Transfer athletes hoping to find immediate eligibility will have to wait a little bit longer for clarity. According to a release from the NCAA, the Division I Council has recommended pushing back a vote on the one-time transfer exemption.
Earlier reports suggested that a vote would take place on May 20; it was expected to pass, too. However, news today promotes a different tone. The Division I Council suggests moving the vote back to Jan 2021.

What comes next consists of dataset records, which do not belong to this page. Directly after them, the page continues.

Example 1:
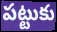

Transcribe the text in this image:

పట్టుకు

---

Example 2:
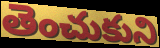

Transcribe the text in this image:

తెంచుకుని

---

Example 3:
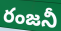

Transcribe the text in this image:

రంజనీ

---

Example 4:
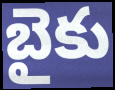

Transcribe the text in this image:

బైకు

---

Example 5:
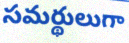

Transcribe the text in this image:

సమర్థులుగా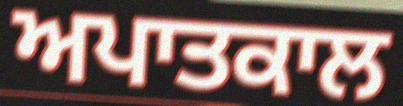
ਅਪਾਤਕਾਲ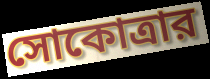
সোকোত্রার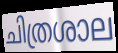
ചിത്രശാല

The update from the NCAA after its Division I Council meeting today suggests that the vote on the one-time transfer exemption is getting pushed to January 2021 — which is, obviously, not next month: https://t.co/0FjjiYamqV pic.twitter.com/3twZByXDkI
— Nicole Auerbach (@NicoleAuerbach) April 24, 2020
If passed, the initiative would allow athletes to compete immediately at a new school. This would apply to a player like former Duke wing Alex O’Connell, who transferred to Creighton this offseason. O’Connell has just one year remaining of eligibility, but isn’t a graduate transfer. Earlier this month, Syracuse landed Illinois transfer Alan Griffin, a rising junior with two years of eligibility left. He, too, could’ve benefitted from an updated rule.

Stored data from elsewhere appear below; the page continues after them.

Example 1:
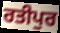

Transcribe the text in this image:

ਰਤੀਪੁਰ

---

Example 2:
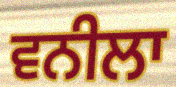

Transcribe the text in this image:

ਵਨੀਲਾ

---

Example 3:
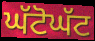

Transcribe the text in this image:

ਘੱਟੋਘੱਟ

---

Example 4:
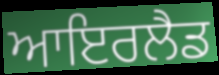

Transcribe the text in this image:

ਆਇਰਲੈਡ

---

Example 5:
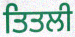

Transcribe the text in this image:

ਤਿਤਲੀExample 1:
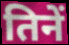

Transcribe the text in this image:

तिनें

Those are just a couple of conference-specific examples. In general, players like this — non-graduate transfers — must wait longer now. (There still exist possibilities that transfers could still look for other ways to obtain immediate eligibility via a waiver.) According to the NCAA:
While the group didn’t take a vote on the recommendations, it provided valuable feedback with regard to timing and uncertainty related to the COVID-19 pandemic. It also recommended the Division I Board of Directors lift the moratorium it placed on transfer legislation last fall in order for the Council to vote on the concept in January 2021.
Of smaller note: the DI Council did adopt legislation that will allow grad transfer to pursue/obtain a second undergraduate degree. On to this point, grad transfers were required to obtain a graduate degree at their next university. This is no longer the case, though.